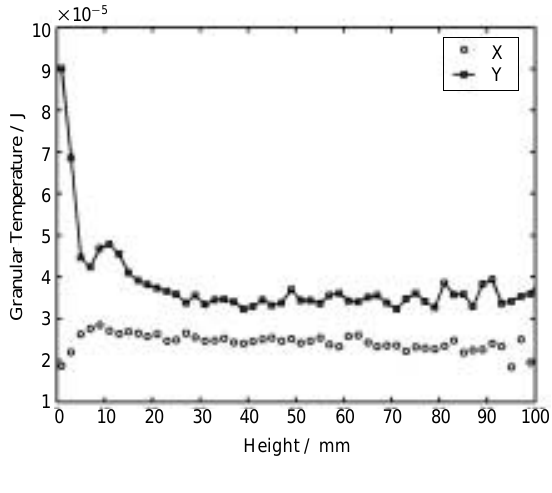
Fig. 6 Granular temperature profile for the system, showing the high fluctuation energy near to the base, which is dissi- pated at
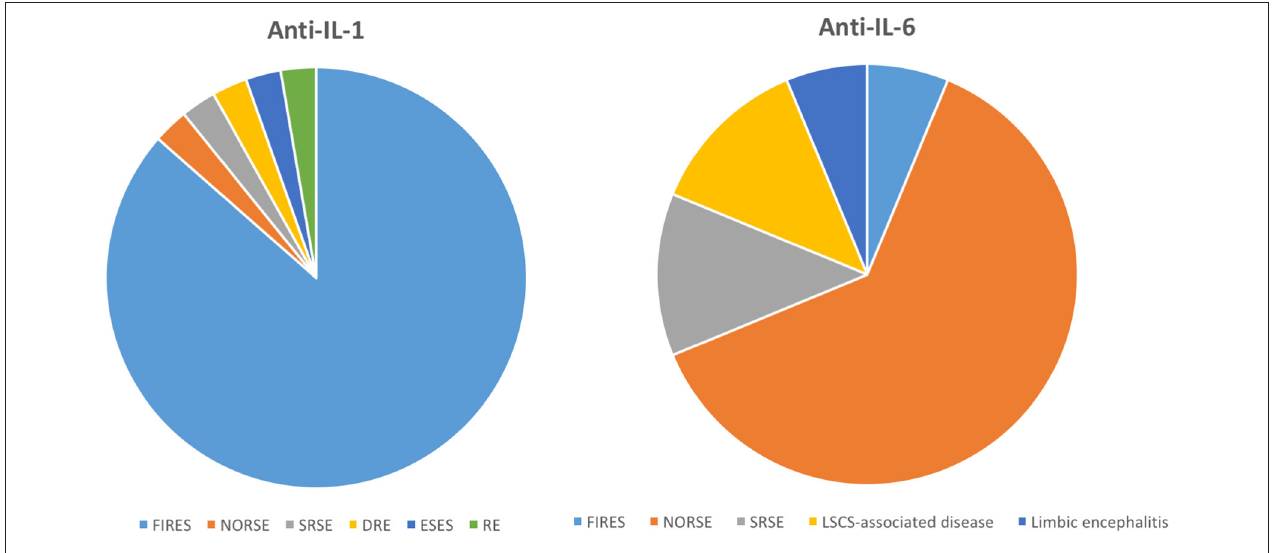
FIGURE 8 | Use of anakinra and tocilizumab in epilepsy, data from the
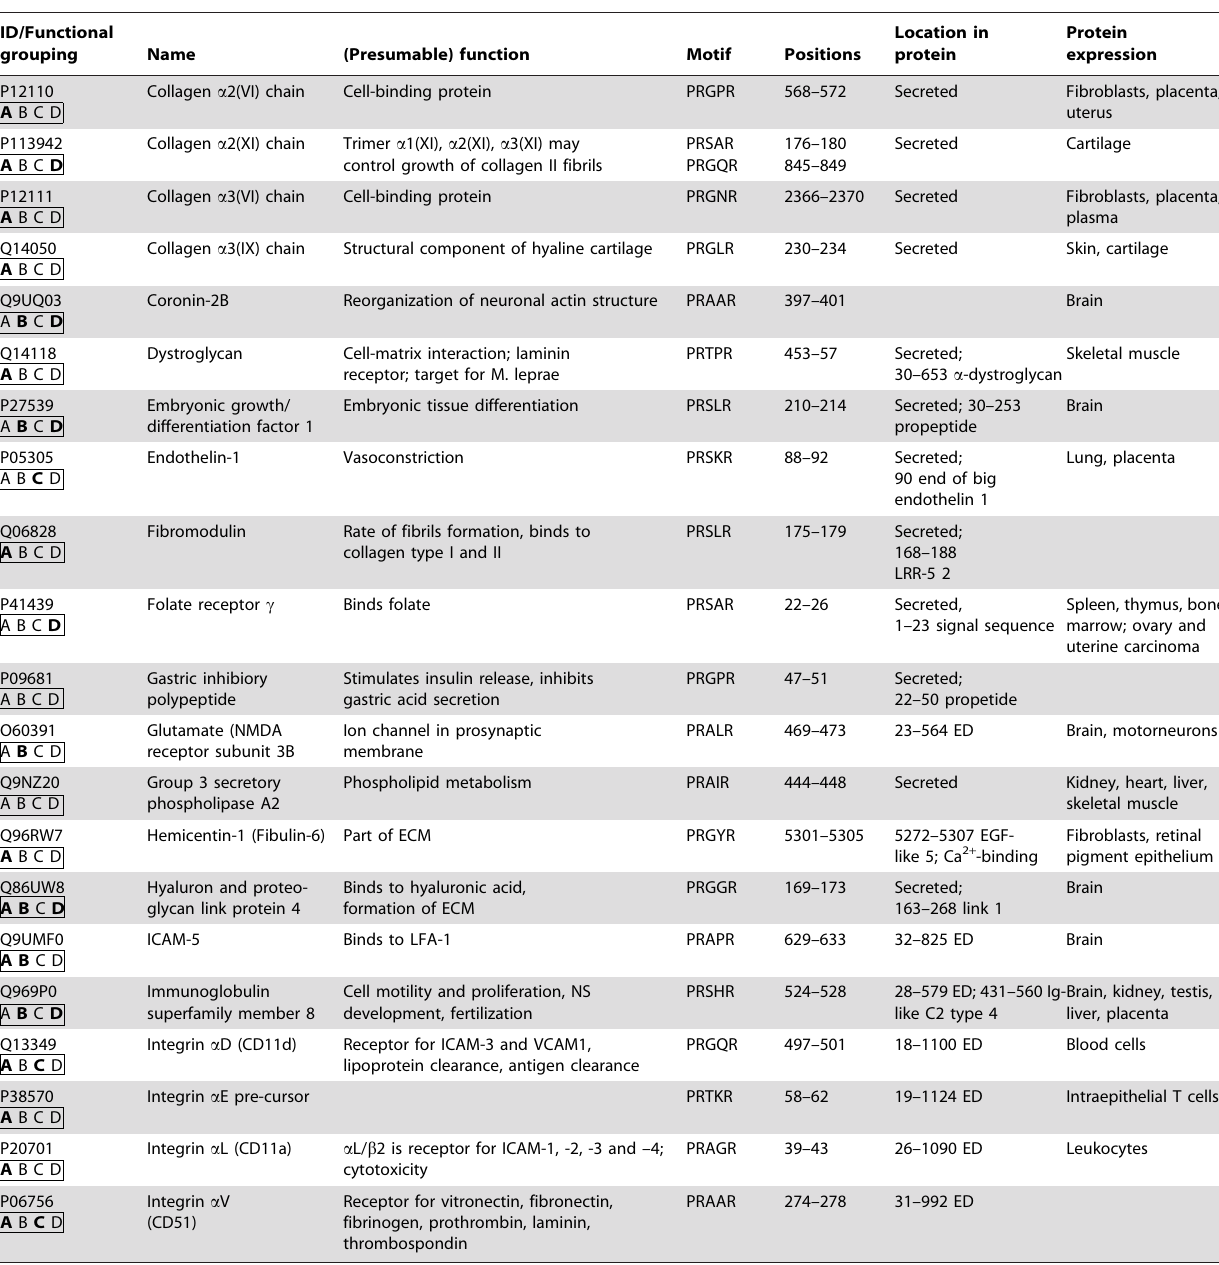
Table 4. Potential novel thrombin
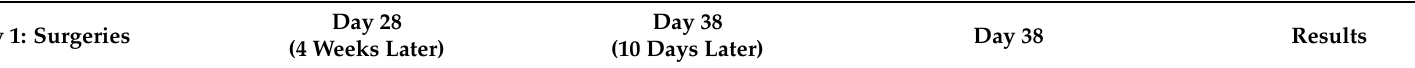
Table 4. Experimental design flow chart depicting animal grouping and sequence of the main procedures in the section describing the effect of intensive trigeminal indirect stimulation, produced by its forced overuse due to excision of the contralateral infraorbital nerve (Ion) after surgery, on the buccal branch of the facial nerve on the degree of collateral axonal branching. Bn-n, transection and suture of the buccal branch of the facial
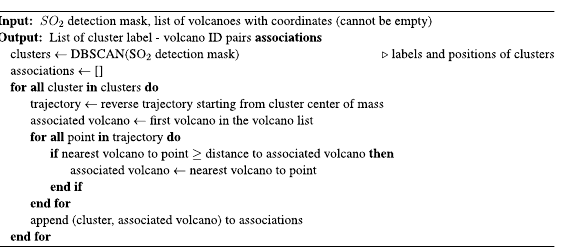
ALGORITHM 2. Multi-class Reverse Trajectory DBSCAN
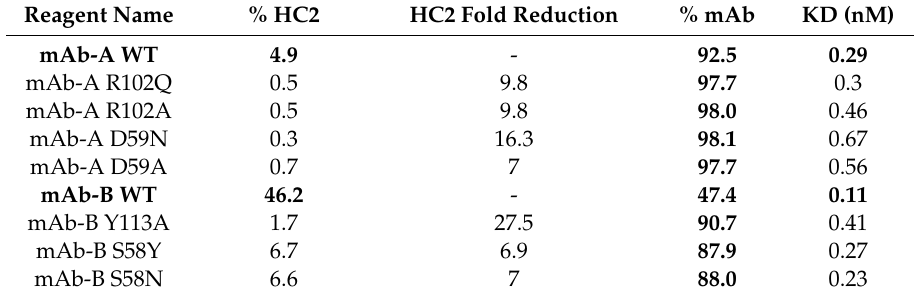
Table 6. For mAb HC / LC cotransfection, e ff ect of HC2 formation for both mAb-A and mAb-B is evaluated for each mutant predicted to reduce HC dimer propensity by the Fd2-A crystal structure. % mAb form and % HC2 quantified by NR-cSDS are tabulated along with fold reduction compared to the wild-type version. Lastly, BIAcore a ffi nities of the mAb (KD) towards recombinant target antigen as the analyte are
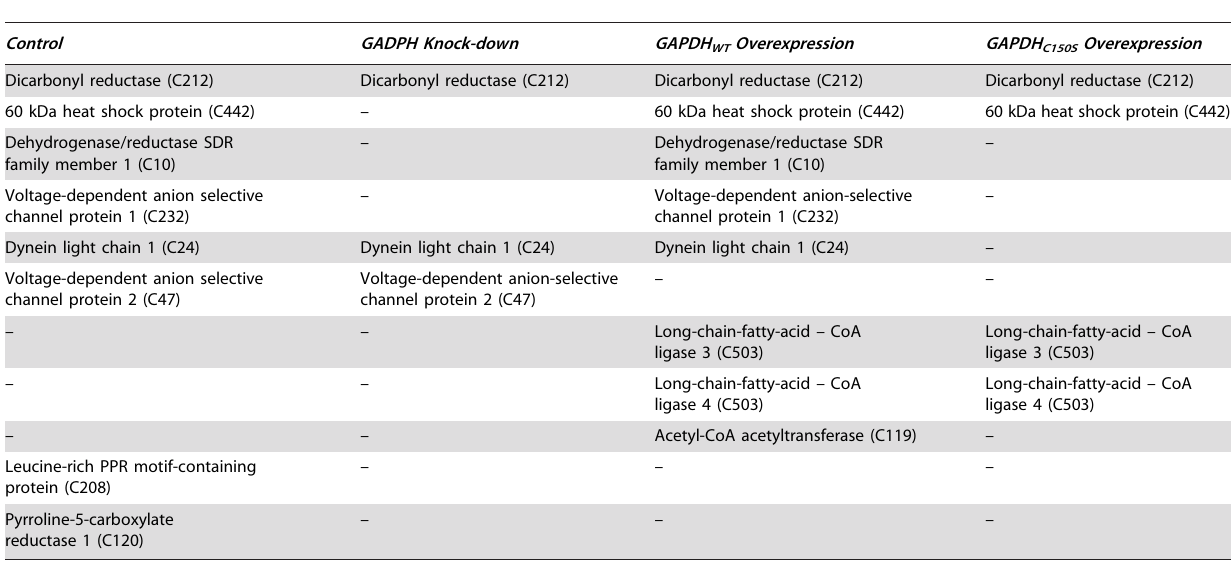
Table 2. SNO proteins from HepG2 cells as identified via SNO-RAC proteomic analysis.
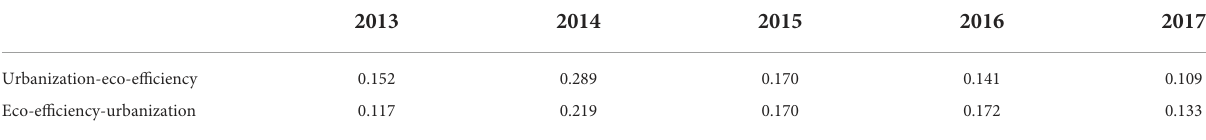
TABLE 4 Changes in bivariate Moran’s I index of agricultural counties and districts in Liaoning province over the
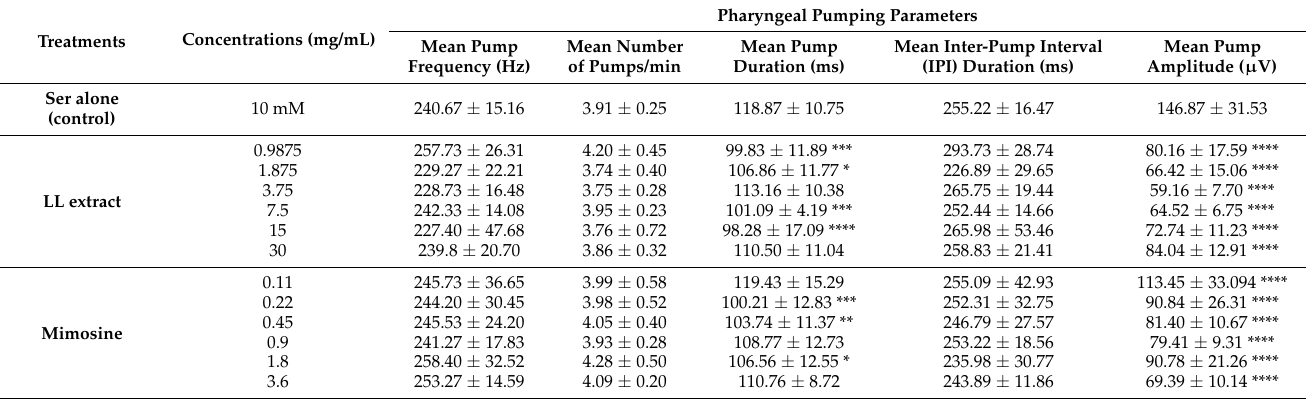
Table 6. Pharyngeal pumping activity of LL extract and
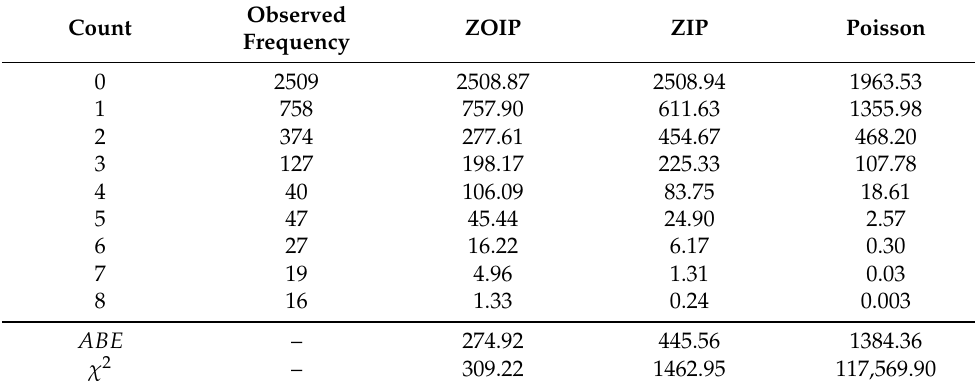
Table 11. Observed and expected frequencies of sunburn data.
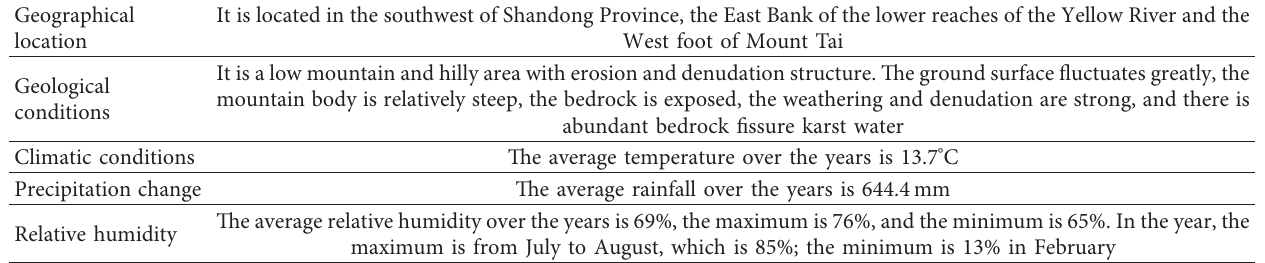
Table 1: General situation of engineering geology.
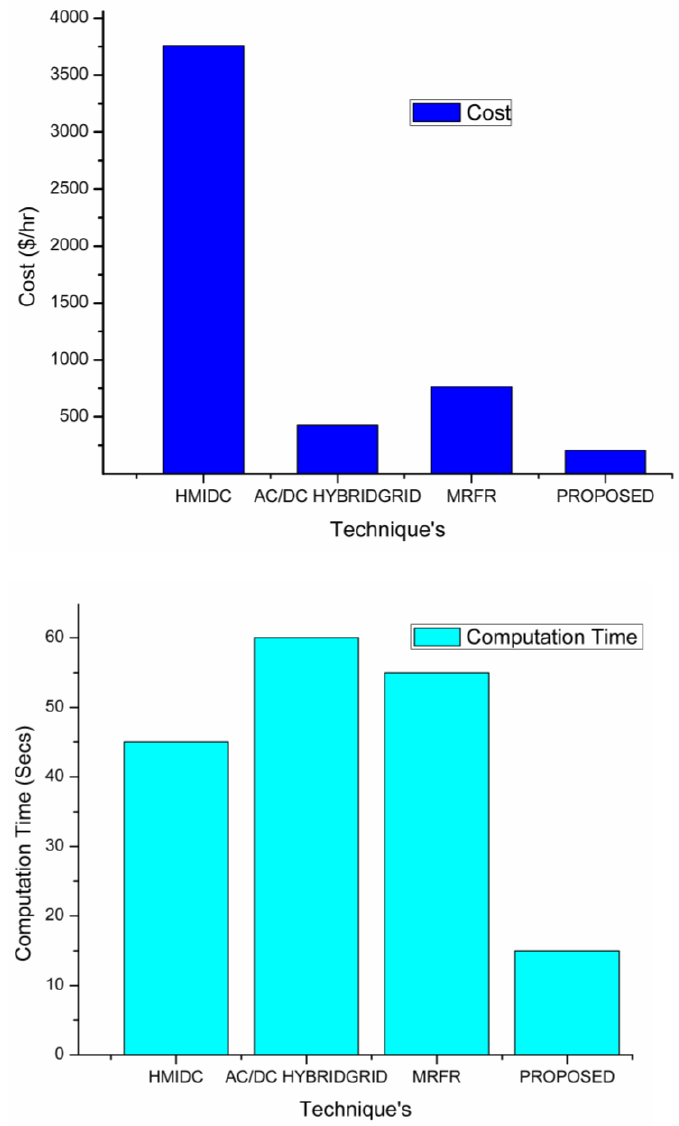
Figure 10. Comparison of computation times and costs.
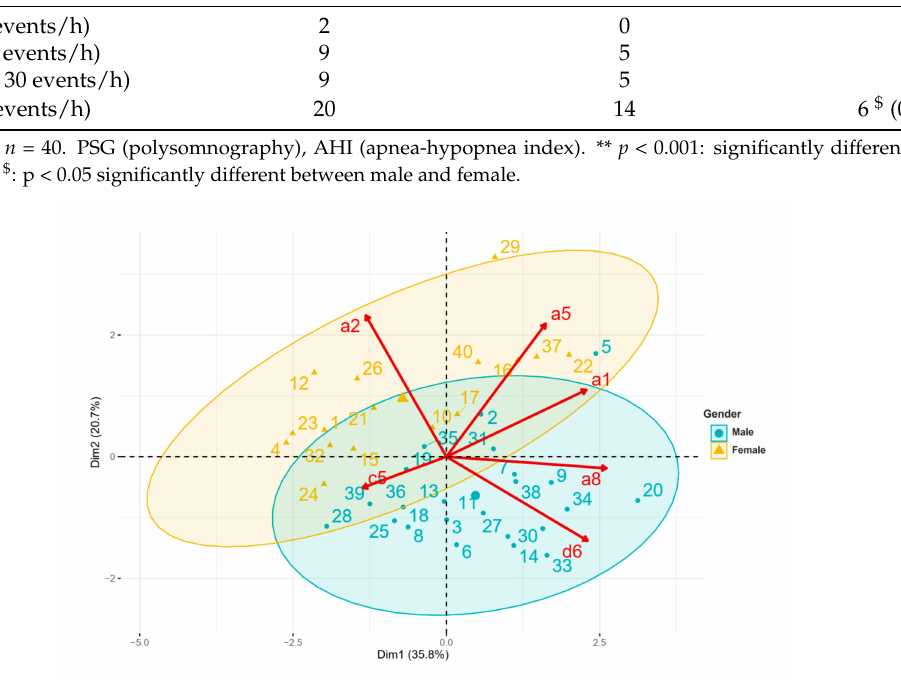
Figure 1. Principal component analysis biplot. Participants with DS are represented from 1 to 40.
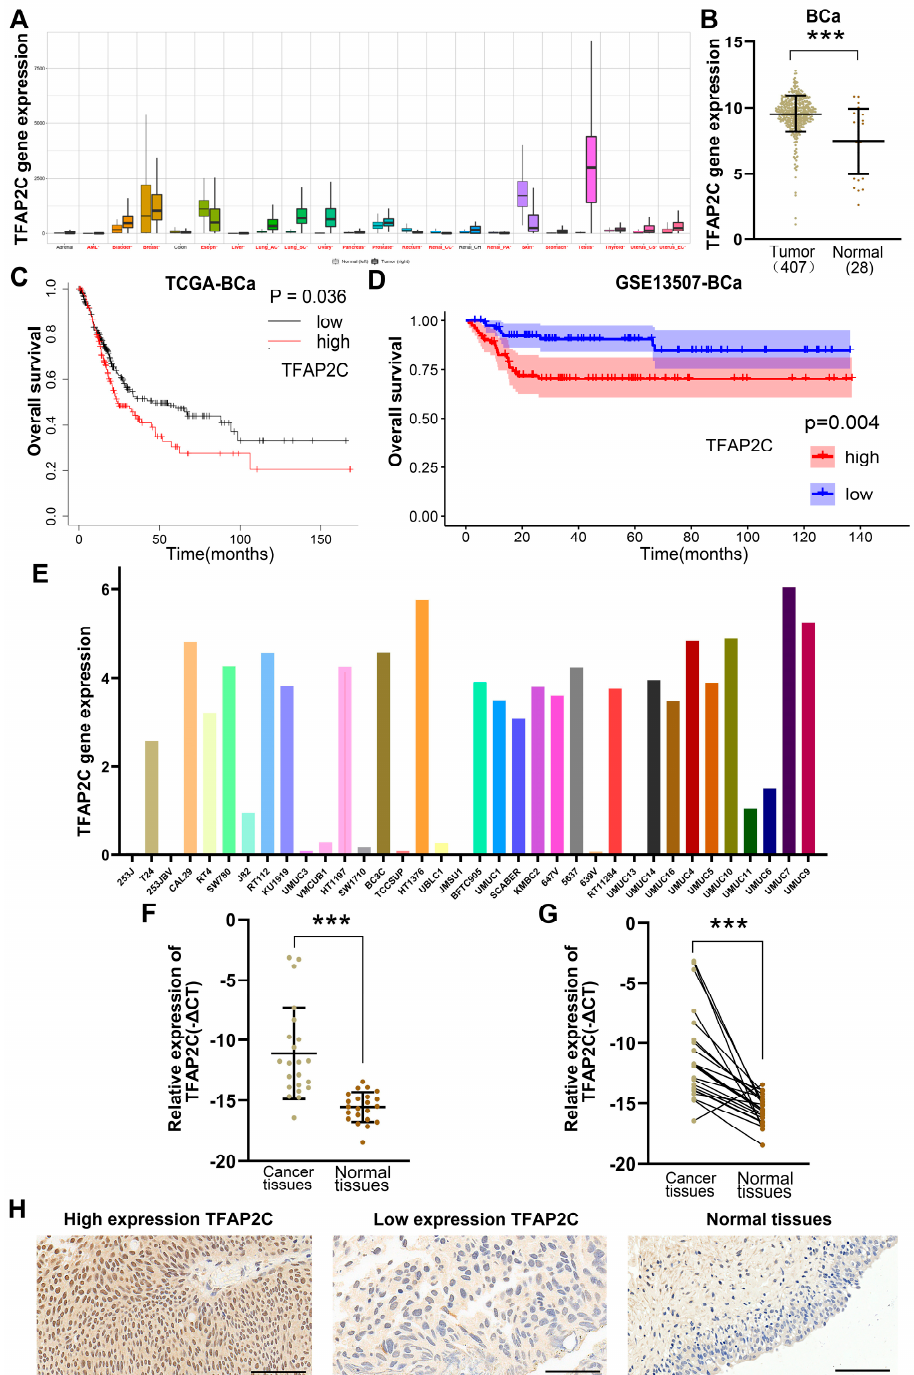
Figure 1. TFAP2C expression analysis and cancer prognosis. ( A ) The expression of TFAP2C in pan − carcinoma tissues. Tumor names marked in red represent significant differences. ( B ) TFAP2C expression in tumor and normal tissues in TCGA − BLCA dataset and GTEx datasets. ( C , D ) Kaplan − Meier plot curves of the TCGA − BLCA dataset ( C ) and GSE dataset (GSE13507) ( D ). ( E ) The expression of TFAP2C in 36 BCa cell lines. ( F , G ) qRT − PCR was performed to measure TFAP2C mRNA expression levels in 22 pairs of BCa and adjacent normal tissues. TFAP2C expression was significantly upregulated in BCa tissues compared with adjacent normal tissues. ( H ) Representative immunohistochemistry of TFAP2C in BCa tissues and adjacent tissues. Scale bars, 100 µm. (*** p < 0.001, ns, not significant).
================================
• [REQUIRED ACTION]:
Would you set down each line of the listing above exactly, apart from the pictures?

• [SOLUTION]:
Fig. 6 Granular temperature profile for the system, showing the high fluctuation energy near to the base, which is dissi- pated at
FIGURE 8 | Use of anakinra and tocilizumab in epilepsy, data from the
Table 4. Potential novel thrombin
Table 4. Experimental design flow chart depicting animal grouping and sequence of the main procedures in the section describing the effect of intensive trigeminal indirect stimulation, produced by its forced overuse due to excision of the contralateral infraorbital nerve (Ion) after surgery, on the buccal branch of the facial nerve on the degree of collateral axonal branching. Bn-n, transection and suture of the buccal branch of the facial
ALGORITHM 2. Multi-class Reverse Trajectory DBSCAN
Table 6. For mAb HC / LC cotransfection, e ff ect of HC2 formation for both mAb-A and mAb-B is evaluated for each mutant predicted to reduce HC dimer propensity by the Fd2-A crystal structure. % mAb form and % HC2 quantified by NR-cSDS are tabulated along with fold reduction compared to the wild-type version. Lastly, BIAcore a ffi nities of the mAb (KD) towards recombinant target antigen as the analyte are
Table 2. SNO proteins from HepG2 cells as identified via SNO-RAC proteomic analysis.
TABLE 4 Changes in bivariate Moran’s I index of agricultural counties and districts in Liaoning province over the
Table 6. Pharyngeal pumping activity of LL extract and
Table 11. Observed and expected frequencies of sunburn data.
Table 1: General situation of engineering geology.
Figure 10. Comparison of computation times and costs.
Figure 1. Principal component analysis biplot. Participants with DS are represented from 1 to 40.
Figure 1. TFAP2C expression analysis and cancer prognosis. ( A ) The expression of TFAP2C in pan − carcinoma tissues. Tumor names marked in red represent significant differences. ( B ) TFAP2C expression in tumor and normal tissues in TCGA − BLCA dataset and GTEx datasets. ( C , D ) Kaplan − Meier plot curves of the TCGA − BLCA dataset ( C ) and GSE dataset (GSE13507) ( D ). ( E ) The expression of TFAP2C in 36 BCa cell lines. ( F , G ) qRT − PCR was performed to measure TFAP2C mRNA expression levels in 22 pairs of BCa and adjacent normal tissues. TFAP2C expression was significantly upregulated in BCa tissues compared with adjacent normal tissues. ( H ) Representative immunohistochemistry of TFAP2C in BCa tissues and adjacent tissues. Scale bars, 100 µm. (*** p < 0.001, ns, not significant).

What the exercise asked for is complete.